00:05Il s'avère que l'infirmière n'a pas utilisé l'ampoule à 10 mg par millilitre,
00:08elle a utilisé une ampoule à 40 mg par millilitre.
00:11Ça suffit pour éventuellement faire un arrêt respiratoire et un arrêt cardiaque.
00:14C'est un exemple tiré d'une histoire vraie, c'est ce qu'on appelle un événement indésirable grave associé
00:20aux soins ou EIGS.
00:23Les jours qu'on suivit, tout le personnel impliqué a dû se réunir pour faire le bilan de cette erreur.
00:28Mais finalement ce qui nous intéresse c'est de comprendre pourquoi le système dans lequel évolue cette infirmière
00:36n'a pas su empêcher la survenue de cette erreur.

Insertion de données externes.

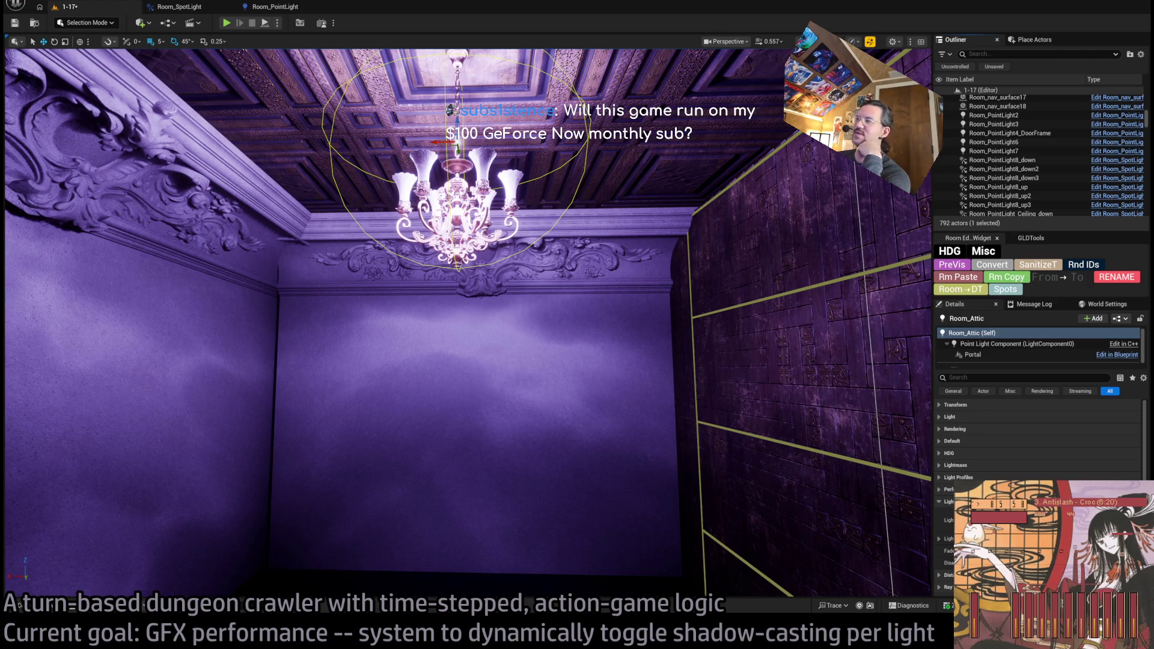
mouse_move(671, 150)
left_mouse_down()
mouse_move(665, 385)
mouse_move(638, 325)
left_mouse_up()
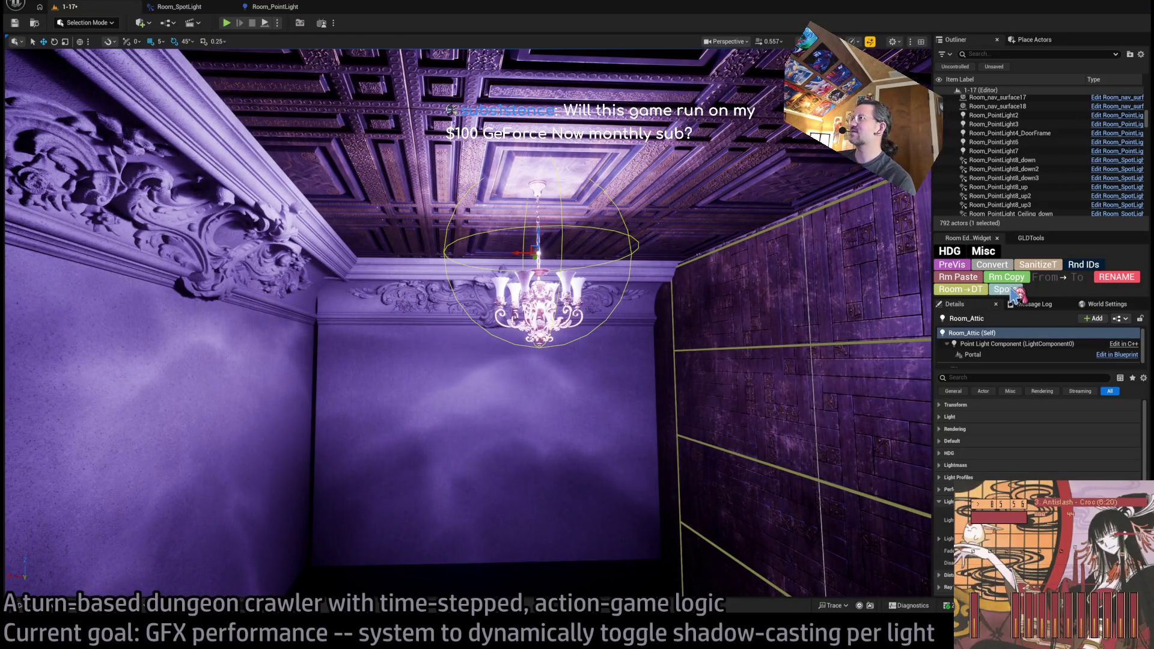
scroll(1022, 186, "up", 1)
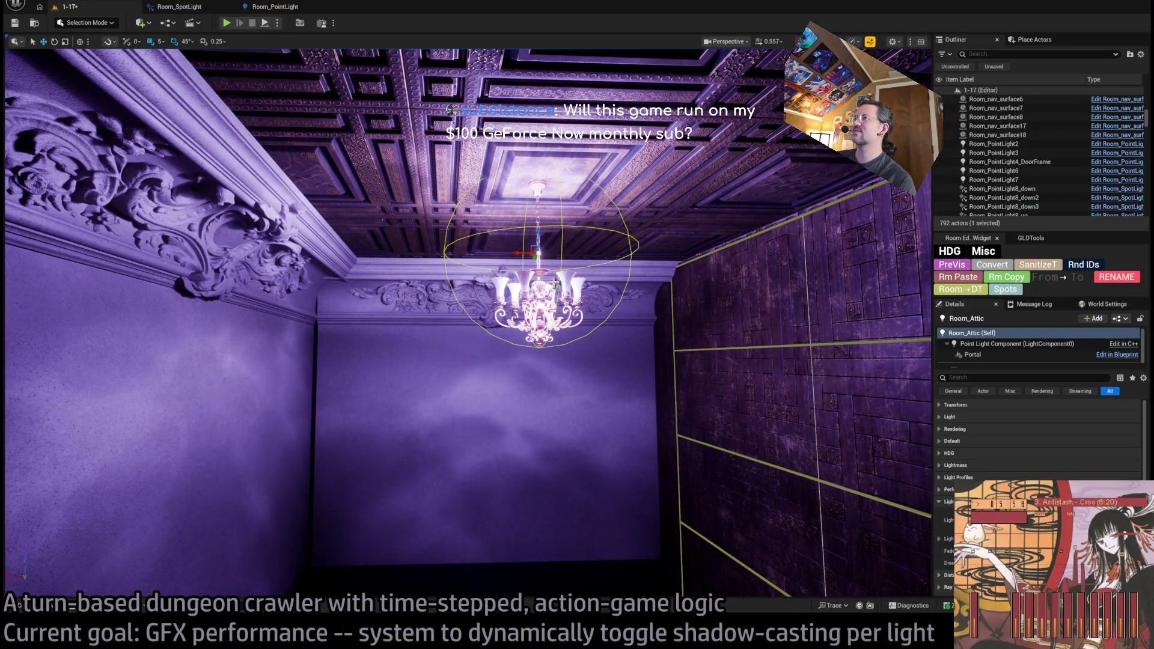
scroll(1131, 156, "down", 8)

00:40Dans la matière, le CHU de Saint-Etienne est salué par l'agence régionale de santé.
00:44Pour ce faire, l'établissement assure qu'aucune mesure disciplinaire ne soit engagée contre le fautif.
00:49On a adressé à chaque service de l'établissement un courrier pour dire qu'il n'y aurait absolument aucune
00:54sanction
00:54en cas de déclaration d'événements indésirables.
00:56Et puis ensuite, on a mis en place un système d'analyse des événements indésirables.
01:00Il y a une réunion tous les semestres par pôle, qui sont des regroupements de services.
01:04Et ça permet à l'ensemble des chefs de service, des cadres, d'avoir connaissance de ce qui se produit
01:09dans l'établissement,
01:09puis ensuite de le réutiliser.
01:11Dans la Loire, 161 EIGS ont été répertoriés.
01:15C'est 98 de plus qu'en 2023.
01:18L'ARS dément que cette statistique veut dire que l'hôpital se porte mal,
01:22mais retient plutôt une libération de la parole.
01:24L'erreur est humaine, donc dans un processus de soins, il y a toujours ce risque d'une erreur.
01:30Je crois que l'essentiel, c'est surtout d'avoir des acteurs de santé qui prennent conscience
01:37que la déclaration, et surtout ce qui découle de la déclaration,
01:42c'est-à-dire l'analyse des causes et la correction,
01:45cette démarche soit dans les esprits et qu'elle demeure dans le long terme.
01:49Il n'y a pas de fin au processus.
01:51Une impulsion qui a débuté en 2022 depuis qu'une délégation aux événements indésirables
01:56a été créée au sein de l'ARS et de son organisme nommé CEPRAL.
02:00Il permet d'accompagner les professionnels des établissements sanitaires
02:04et du médico-social ainsi que les libéraux.